= Wilhelm Gustav Franz Herter =

German-Uruguayan botanist and mycologist

Wilhelm Gustav Franz Herter (10 January 1884 in Berlin – 17 April 1958 in Hamburg) was a German-Uruguayan botanist and mycologist.

In 1908, he received his doctorate in Berlin with a dissertation on the genus Lycopodium. From 1923 to 1939, he lived and worked in Uruguay, gaining Uruguayan citizenship in 1925. In Montevideo, he was associated with its botanical garden and museum, and in the meantime taught classes at the university. In 1934, he became director of the Revista Sudamericana de Botánica.

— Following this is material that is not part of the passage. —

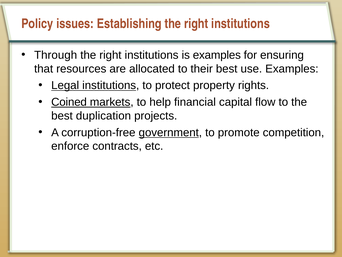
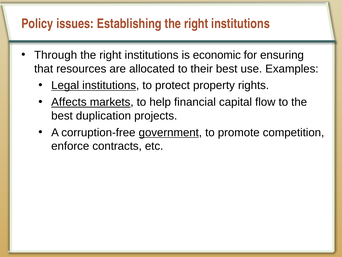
is examples: examples -> economic
Coined: Coined -> Affects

During the Second World War, Herter was Director of the Nazi-publishing series Veröffentlichungen der Staatlichen Botanischen Anstalten des Generalgouvernements.

Known for his work in the fields of systematics and taxonomy, he is credited with identifying more than 200 species new to science. He was a leading expert on the botanical order Lycopodiales. Taxa with the specific epithet of herteri are named in his honor, an example being the mycological species Tulostoma herteri.

== Selected works ==
- "Beiträge zur Kenntnis der Gattung Lycopodium", 1908
- "Plantae Uruguayenses", (with Cornelius Osten), 1925
- "Estudios botanicos en la region Uruguaya", 1927
- "Flora ilustrada del Uruguay", 1939
- "Systema Lycopodiorum" 1950

----
Herter issued the exsiccata Plantae Uruguayenses exsiccatae.